Segment Open

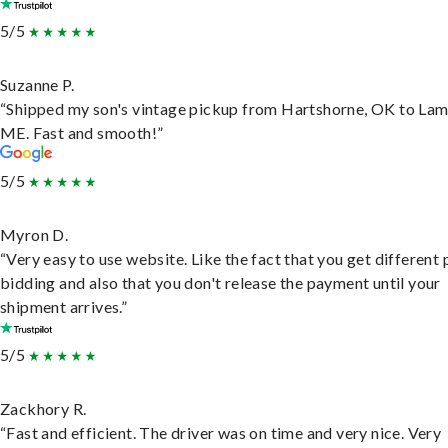
5/5
Suzanne P.
“Shipped my son's vintage pickup from Hartshorne, OK to Lam
ME. Fast and smooth!”
5/5
Myron D.
“Very easy to use website. Like the fact that you get different
bidding and also that you don't release the payment until your
shipment arrives.”
5/5
Zackhory R.
“Fast and efficient. The driver was on time and very nice. Very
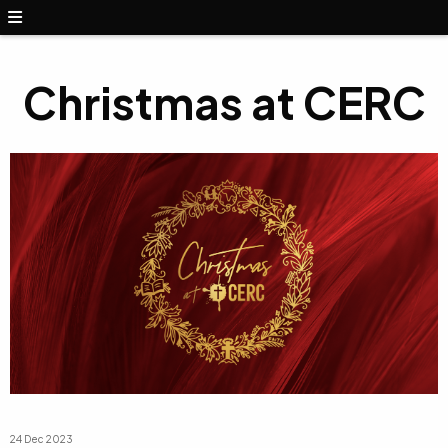
Christmas at CERC
24 Dec 2023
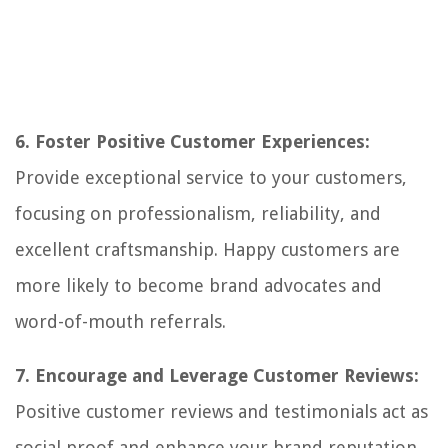
6. Foster Positive Customer Experiences:
Provide exceptional service to your customers,
focusing on professionalism, reliability, and
excellent craftsmanship. Happy customers are
more likely to become brand advocates and
word-of-mouth referrals.
7. Encourage and Leverage Customer Reviews:
Positive customer reviews and testimonials act as
social proof and enhance your brand reputation.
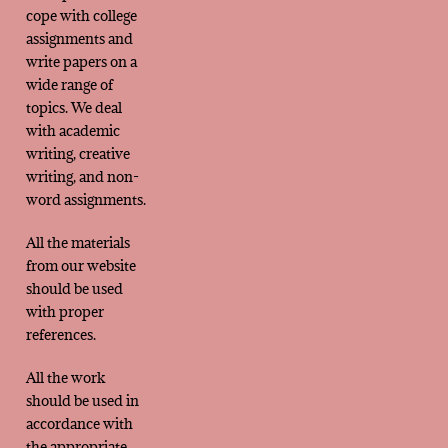
cope with college
assignments and
write papers on a
wide range of
topics. We deal
with academic
writing, creative
writing, and non-
word assignments.
All the materials
from our website
should be used
with proper
references.
All the work
should be used in
accordance with
the appropriate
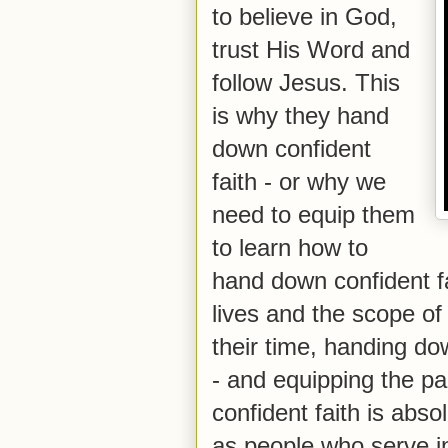
to believe in God,
trust His Word and
follow Jesus. This
is why they hand
down confident
faith - or why we
need to equip them
to learn how to
hand down confident fa
lives and the scope of
their time, handing dow
- and equipping the p
confident faith is abso
as people who serve in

Segment Closed

**Activity**
With the pictures omitted, set down each line exactly, starting at the first line of the records above and ending with the line that contains "word assignments.".

**Completed task**
5/5
Suzanne P.
“Shipped my son's vintage pickup from Hartshorne, OK to Lam
ME. Fast and smooth!”
5/5
Myron D.
“Very easy to use website. Like the fact that you get different
bidding and also that you don't release the payment until your
shipment arrives.”
5/5
Zackhory R.
“Fast and efficient. The driver was on time and very nice. Very
Christmas at CERC
24 Dec 2023
6. Foster Positive Customer Experiences:
Provide exceptional service to your customers,
focusing on professionalism, reliability, and
excellent craftsmanship. Happy customers are
more likely to become brand advocates and
word-of-mouth referrals.
7. Encourage and Leverage Customer Reviews:
Positive customer reviews and testimonials act as
social proof and enhance your brand reputation.
cope with college
assignments and
write papers on a
wide range of
topics. We deal
with academic
writing, creative
writing, and non-
word assignments.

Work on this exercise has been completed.